Specific Actions Taken to Implement the Global Knowledge Transfer Program:
1. Establishment of the People Task Force, a key instance of global sustainability governance where the following preparatory activities for the knowledge transfer initiative were carried out:
- State-of-the-art analysis through benchmarks and interviews with various leaders, plus analysis of risks, impacts, and opportunities in the metallurgical and mining industry.
- Conducting the materiality exercise with people area leaders through workshops and identifying the main material topics for the company.
- Design of a global knowledge transfer protocol, establishing a complete and standardized process that includes:
- Periodic identification of business needs by region to meet corporate plans and pillars of global competitiveness, pursuit of excellence, comprehensive solutions, and sustainability
- Declaration of interest to be transferred to/from and the corresponding evaluation based on sustainability and technical business criteria
- Induction at origin and destination, mentoring, and weekly follow-up.
- Impact evaluation and systematization of learnings.
2. Construction of the global program calendar (2025–2030) including milestones for needs identification, calls, workshops with host regions, administrative support, logistical processes, and ex-ante and ex-post evaluation.
3. Definition of three horizons:
- High internal mobility for the installation of practices and knowledge
- Early inclusion of diverse talent for better performance
- High multidirectional communication – horizontal and vertical – of the ME Elecmetal culture
“We don’t want this to be a one-time experience, something that is celebrated once and ends there. The intention is for this program to be repeatable, adaptable, and scalable to other people and regions.”

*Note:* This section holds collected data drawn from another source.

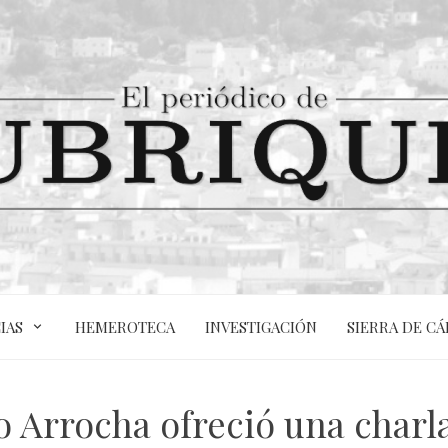
IAS
HEMEROTECA
INVESTIGACIÓN
SIERRA DE CÁ
o Arrocha ofreció una charl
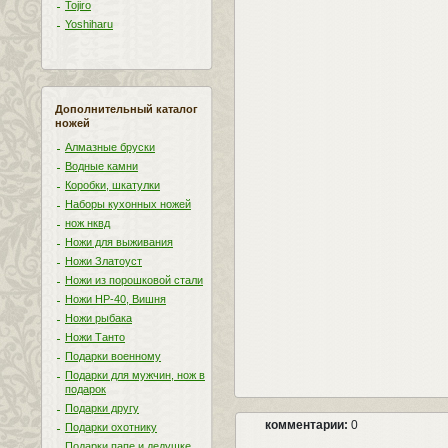
Tojiro
Yoshiharu
Дополнительный каталог
ножей
Алмазные бруски
Водные камни
Коробки, шкатулки
Наборы кухонных ножей
нож нквд
Ножи для выживания
Ножи Златоуст
Ножи из порошковой стали
Ножи НР-40, Вишня
Ножи рыбака
Ножи Танто
Подарки военному
Подарки для мужчин, нож в
подарок
Подарки другу
комментарии:
0
Подарки охотнику
Подарки папе и дедушке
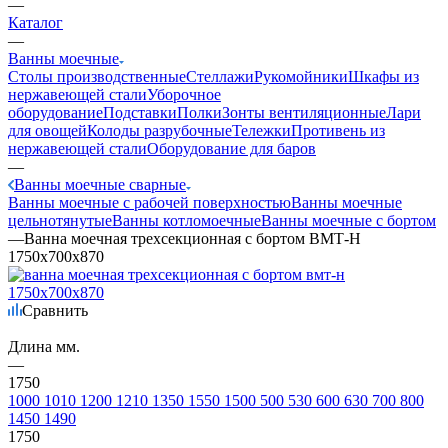
—
Каталог
—
Ванны моечные
Столы производственные
Стеллажи
Рукомойники
Шкафы из
нержавеющей стали
Уборочное
оборудование
Подставки
Полки
Зонты вентиляционные
Лари
для овощей
Колоды разрубочные
Тележки
Противень из
нержавеющей стали
Оборудование для баров
—
Ванны моечные сварные
Ванны моечные с рабочей поверхностью
Ванны моечные
цельнотянутые
Ванны котломоечные
Ванны моечные с бортом
—
Ванна моечная трехсекционная с бортом ВМТ-Н
1750х700х870
Сравнить
Длина мм.
—
1750
1000
1010
1200
1210
1350
1550
1500
500
530
600
630
700
800
1450
1490
1750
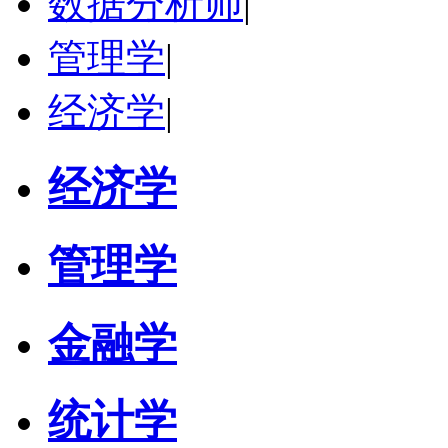
数据分析师
|
管理学
|
经济学
|
经济学
管理学
金融学
统计学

Organizational, Individual, and Cultural Impacts of the Global Talent Program
The program consolidates a way of working with ME Elecmetal talent on a global scale, generating immediate and structural benefits such as:
- Strengthening technical and operational capabilities in regions with productive or technological challenges.
- Greater integration between plants and global teams, sharing practices, standards, and know-how.
- Professionalization of talent management with common criteria, metrics, and governance.
- Direct alignment with corporate and sustainability strategy, enabling development and consolidation towards 2030.
At the individual level, it has meant putting on the table:
- Global career paths and real mobility opportunities.
- Practical learning in intercultural environments.
- Greater visibility of emerging and senior talent within the organization.
- Impacts on culture and employer brand
- Unification of the Company under the principle “Think and Act Globally”, which represents a next step beyond the “Think Globally, Act Locally” that characterized the company until recently.
- Drives multiculturalism as a strategic engine.
- Strengthens ME Elecmetal’s image as an innovative, sustainable company with global opportunities.
Expected Medium and Long-Term Results of the Global Talent Strategy:
- Sustained reduction of the risk of Talent & Knowledge Drain (one of the top 10 sustainability risks disclosed in the 2024 Sustainability Report)
- Accelerated closing of technical gaps in strategic plants.
- Permanent internal and external mobility
- A robust pipeline of diverse STEM talent across all regions.
- A more integrated, innovative organization prepared for the technological and environmental challenges of the sector.